Work to be completed: If a line in the entries below includes the string "intime", copy it out.

-------- Extracted information --------

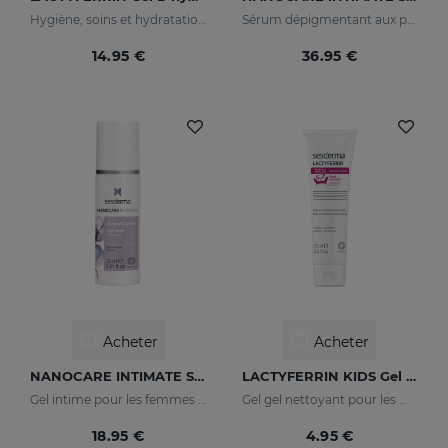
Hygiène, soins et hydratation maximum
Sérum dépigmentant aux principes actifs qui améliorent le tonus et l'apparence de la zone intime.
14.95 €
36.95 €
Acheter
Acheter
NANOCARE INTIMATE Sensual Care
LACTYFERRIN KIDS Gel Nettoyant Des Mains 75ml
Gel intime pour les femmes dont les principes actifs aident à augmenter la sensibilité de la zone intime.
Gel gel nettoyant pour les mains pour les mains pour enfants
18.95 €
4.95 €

--------

Response:
Sérum dépigmentant aux principes actifs qui améliorent le tonus et l'apparence de la zone intime.
Gel intime pour les femmes dont les principes actifs aident à augmenter la sensibilité de la zone intime.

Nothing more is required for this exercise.